• [Your objective] Find how many lines in the data below mention "usuarios". Give the number only.

Collected data
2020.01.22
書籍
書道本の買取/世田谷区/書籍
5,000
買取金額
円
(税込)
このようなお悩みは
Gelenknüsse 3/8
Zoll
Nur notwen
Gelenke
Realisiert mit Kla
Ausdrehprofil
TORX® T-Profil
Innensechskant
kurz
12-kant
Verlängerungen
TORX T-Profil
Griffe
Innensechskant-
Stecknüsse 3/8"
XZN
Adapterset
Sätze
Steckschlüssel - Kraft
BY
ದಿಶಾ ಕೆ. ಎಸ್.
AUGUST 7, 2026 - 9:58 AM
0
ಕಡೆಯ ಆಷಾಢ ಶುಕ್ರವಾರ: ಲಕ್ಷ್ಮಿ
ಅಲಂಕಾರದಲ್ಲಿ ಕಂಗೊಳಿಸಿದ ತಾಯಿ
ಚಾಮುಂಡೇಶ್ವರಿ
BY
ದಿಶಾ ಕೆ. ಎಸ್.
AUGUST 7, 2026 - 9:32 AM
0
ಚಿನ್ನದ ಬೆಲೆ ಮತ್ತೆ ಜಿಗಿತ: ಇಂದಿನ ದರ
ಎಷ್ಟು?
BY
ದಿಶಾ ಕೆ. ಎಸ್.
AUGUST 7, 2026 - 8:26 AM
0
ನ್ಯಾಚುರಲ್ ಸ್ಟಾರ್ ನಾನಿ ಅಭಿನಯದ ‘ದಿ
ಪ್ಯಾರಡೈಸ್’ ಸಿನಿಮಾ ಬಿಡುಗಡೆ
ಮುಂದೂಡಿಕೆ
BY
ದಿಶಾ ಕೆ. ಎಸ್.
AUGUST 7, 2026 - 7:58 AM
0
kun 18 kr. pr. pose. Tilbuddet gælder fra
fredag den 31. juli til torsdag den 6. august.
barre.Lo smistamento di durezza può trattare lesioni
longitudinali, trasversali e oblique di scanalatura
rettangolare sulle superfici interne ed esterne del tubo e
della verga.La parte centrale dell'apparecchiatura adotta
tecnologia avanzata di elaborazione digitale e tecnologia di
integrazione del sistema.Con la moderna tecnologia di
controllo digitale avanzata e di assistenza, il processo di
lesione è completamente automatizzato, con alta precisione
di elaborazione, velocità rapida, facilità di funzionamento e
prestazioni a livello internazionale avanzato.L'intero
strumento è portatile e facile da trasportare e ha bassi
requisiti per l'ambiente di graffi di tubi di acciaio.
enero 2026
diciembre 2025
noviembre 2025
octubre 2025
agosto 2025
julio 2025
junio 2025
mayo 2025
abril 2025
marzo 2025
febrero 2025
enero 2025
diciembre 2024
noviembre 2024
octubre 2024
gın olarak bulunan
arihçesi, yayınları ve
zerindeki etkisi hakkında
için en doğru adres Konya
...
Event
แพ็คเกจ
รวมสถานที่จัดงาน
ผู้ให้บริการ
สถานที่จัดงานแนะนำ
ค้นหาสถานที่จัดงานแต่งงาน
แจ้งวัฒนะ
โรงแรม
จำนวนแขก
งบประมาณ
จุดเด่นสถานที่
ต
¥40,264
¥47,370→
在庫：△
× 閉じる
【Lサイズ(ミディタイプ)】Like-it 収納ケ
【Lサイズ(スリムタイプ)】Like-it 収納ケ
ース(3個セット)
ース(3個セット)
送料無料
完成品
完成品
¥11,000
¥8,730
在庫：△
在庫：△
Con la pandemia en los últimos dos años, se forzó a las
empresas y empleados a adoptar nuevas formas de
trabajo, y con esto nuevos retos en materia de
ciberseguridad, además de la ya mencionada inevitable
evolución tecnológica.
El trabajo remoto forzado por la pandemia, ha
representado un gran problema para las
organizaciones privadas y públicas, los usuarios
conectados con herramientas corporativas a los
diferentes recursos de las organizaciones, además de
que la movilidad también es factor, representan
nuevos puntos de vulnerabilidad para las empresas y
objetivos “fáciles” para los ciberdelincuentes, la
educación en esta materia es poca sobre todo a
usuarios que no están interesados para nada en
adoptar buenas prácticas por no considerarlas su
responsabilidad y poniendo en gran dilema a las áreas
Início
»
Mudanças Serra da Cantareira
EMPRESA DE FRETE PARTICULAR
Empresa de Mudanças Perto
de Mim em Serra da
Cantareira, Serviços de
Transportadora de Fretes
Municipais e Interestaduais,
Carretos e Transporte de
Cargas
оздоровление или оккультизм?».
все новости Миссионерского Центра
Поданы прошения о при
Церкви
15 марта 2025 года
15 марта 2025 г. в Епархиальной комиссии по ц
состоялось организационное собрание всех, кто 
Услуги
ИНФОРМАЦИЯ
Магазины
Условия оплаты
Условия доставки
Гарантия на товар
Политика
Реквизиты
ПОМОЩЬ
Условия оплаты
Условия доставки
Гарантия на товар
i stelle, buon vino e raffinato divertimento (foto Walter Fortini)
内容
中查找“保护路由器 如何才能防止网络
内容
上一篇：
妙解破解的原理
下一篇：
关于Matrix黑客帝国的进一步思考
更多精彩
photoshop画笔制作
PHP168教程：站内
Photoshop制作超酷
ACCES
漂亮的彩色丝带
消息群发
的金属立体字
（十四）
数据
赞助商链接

• [Result of this exercise] 2